PROMPT 1
In the YoloV5 text, what values are the depth-multiple and width-multiple hyperparameters set to?
PROMPT 2
Write the next part of the YoloV5 object detection text, continuing the section on semi-supervised learning after its last sentence.

YoloV5 is a one-stage object detection model that has been built upon all of its previous versions. It is a model that is still in the development phase, and since its first appearance in 2020, it has received multiple upgrades and architectural changes. There are three distinctive parts in the YoloV5 structure: backbone, neck and detection head. The backbone of YoloV5 is based on the Cross Stage Partial Networks technique [37] in which a copy of the feature map of the dense layer is sent to the next stage of the network. The rationale behind this processing is to increase feature propagation so that information is not lost after the convolutions, and also to mitigate problems related to vanishing gradients.

For the neck of this object detection model, a PA-Net is used. It works in a similar way to the FPN of the RetinaNet model, and it is used to generate a pyramid of features. As previously, object detection is performed on different scales. Finally, a detection head uses the features obtained from the neck to predict the bounding boxes and their corresponding scores. The YoloV5 uses 3 different output scales to predict different scale objects in a given image. The largest convolutional output is responsible for detecting the largest scale object and vice versa.

In YoloV5 models, anchor box priors are used to predict bounding boxes in every image. The choice of these priors is made using a genetic algorithm to evolve the anchors into an optimal size and scale using recall as the metric to optimise.

The version of YoloV5 used in this work is the 6.0 release. YoloV5-6 is chosen because it is the largest YoloV5 model that fits into the memory of the GPU used. The backbone is a variation of CSPDarknet CNN in which the depth (number of layers) and width (number of convolutional filters) are controlled by two hyperparameters: depth-multiple, which is set to 1.33, and width-multiple, which is set to 1.25 respectively. In the neck of the object detector, a 2-level PA-Net is used. The model is trained with 3 warm-up epochs using the Complete IoU (CIoU) Loss function.

2.4.5. Models Ensemble

A Weighted Box Fusion [19] technique is used to combine the information given by the aforementioned architectures. This technique weights the predictions of the different models $C_i$ to produce new box coordinates and confidence scores as shown in Figure 6.

2.4.6. Semi-Supervised Learning Using Pseudo-Labels

Aiming to improve the detector’s performance, a semi-supervised learning strategy was carried out using pseudo-labels, which consists of a two-stage training process.

Excerpts from a dataset:
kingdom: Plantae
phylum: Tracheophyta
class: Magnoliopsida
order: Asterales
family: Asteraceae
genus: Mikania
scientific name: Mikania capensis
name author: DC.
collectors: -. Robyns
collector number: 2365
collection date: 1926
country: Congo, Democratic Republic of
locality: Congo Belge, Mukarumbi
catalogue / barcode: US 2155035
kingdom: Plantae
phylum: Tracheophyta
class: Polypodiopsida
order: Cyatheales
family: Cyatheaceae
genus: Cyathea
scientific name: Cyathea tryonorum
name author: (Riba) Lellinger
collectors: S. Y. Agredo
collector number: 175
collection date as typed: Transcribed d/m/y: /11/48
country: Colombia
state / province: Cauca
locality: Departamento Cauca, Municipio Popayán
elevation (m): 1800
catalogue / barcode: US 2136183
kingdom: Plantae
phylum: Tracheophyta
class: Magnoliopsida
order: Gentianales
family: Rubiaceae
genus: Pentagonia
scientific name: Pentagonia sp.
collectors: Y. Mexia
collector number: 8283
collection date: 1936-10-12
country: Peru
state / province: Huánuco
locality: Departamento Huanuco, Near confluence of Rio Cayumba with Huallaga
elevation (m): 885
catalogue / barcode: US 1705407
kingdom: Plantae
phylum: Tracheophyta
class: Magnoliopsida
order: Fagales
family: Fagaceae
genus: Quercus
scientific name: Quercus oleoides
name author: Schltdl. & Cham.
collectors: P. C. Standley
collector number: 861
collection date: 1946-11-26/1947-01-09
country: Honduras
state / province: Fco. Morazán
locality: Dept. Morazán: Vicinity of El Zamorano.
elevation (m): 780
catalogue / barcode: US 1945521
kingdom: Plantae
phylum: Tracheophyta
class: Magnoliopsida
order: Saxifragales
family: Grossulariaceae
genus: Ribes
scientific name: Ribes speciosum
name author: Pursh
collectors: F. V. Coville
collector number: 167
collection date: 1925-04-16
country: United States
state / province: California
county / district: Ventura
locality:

RESULT 1
The depth-multiple is set to 1.33 and the width-multiple to 1.25.

RESULT 2
Initially, the models are trained and validated during the first stage using the FISABIO-RSNA COVID-19 Detection data set described in Section 2.1.1, which contains labelled samples. The trained models are used to label samples from the HM Hospitales COVID-19 data set (described in Section 2.1.2), which is unlabelled. Those samples where the model predicted the label with high confidence are added to the initial data set and used for a second training round. This methodology was originally proposed in [25] to solve a conventional classification problem, and it was given the name of co-training, but currently, it is popularized as pseudo-labels training, although there are also self-supervised strategies based on clustering that use the same denomination [38].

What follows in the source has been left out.